Rispondi al mondo del bambino con curiosità e apertura invece che con minaccia e controllo.

Why it works

Un "cervello sì" — il concetto di Siegel di uno stato cerebrale orientato all'approccio, curioso e resiliente — è l'opposto del "cervello no" reattivo e in scansione di minacce. I bambini sviluppano il loro orientamento predefinito in parte attraverso esperienze ripetute in cui il mondo (e in particolare i loro caregiver) risponde alla loro curiosità ed esplorazione con incoraggiamento o minaccia. Un genitore che accoglie l'errore di un bambino con curiosità ("Interessante — cosa è successo?") invece che con accusa allena il sistema di valutazione del bambino a orientarsi di default verso l'esplorazione invece che la difensività.

How to do it

  1. Quando un bambino commette un errore, guida con la curiosità prima del giudizio: "Cosa stavi cercando di fare? Raccontami cosa è successo."
  2. Separa l'indagine dalla conseguenza: prima capisci completamente, poi affronta il comportamento se necessario.
  3. Narra le tue risposte orientate all'approccio verso le sfide per modellare l'orientamento: "È stato difficile. Mi chiedo cosa potrei provare diversamente."
  4. Celebra la curiosità, le domande e i tentativi anche quando non funzionano.

Prove scientifiche

La motivazione all'approccio versus l'evitamento è una dimensione ben consolidata di emozione e comportamento; le risposte genitoriali agli errori dei figli come minacce versus opportunità di apprendimento si allineano con la ricerca sulla valutazione sfida-minaccia. (mechanistic)

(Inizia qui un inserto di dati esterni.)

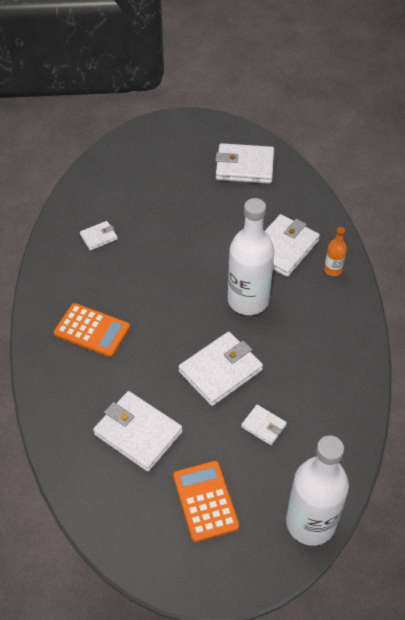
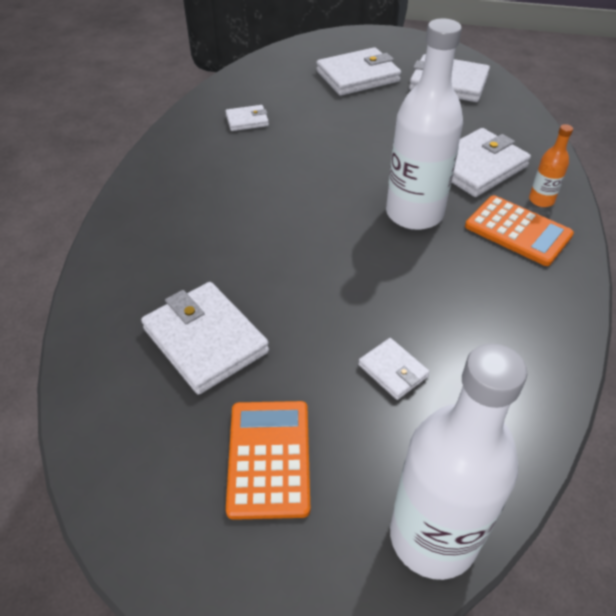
camera: 15 degrees right, 5 degrees down
orange calculator [54,303,130,357] -> orange calculator moved to [465,195,574,266]
white wallet [178,332,263,406] -> white wallet moved to [316,47,401,96]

L'inquadramento del "cervello sì" è il contributo concettuale di Siegel; l'evidenza sottostante sulla motivazione all'approccio è ben stabilita ma l'applicazione genitoriale specifica è un'inferenza fondata piuttosto che un intervento testato.

Fonti

  • Elliot, A. J., & Church, M. A. (1997). A hierarchical model of approach and avoidance achievement motivation. Journal of Personality and Social Psychology, 72(1), 218–232.

Errore comune

Recitare curiosità comunicando minaccia attraverso il tono, l'espressione facciale e la postura — i bambini leggono il segnale non verbale, non la domanda.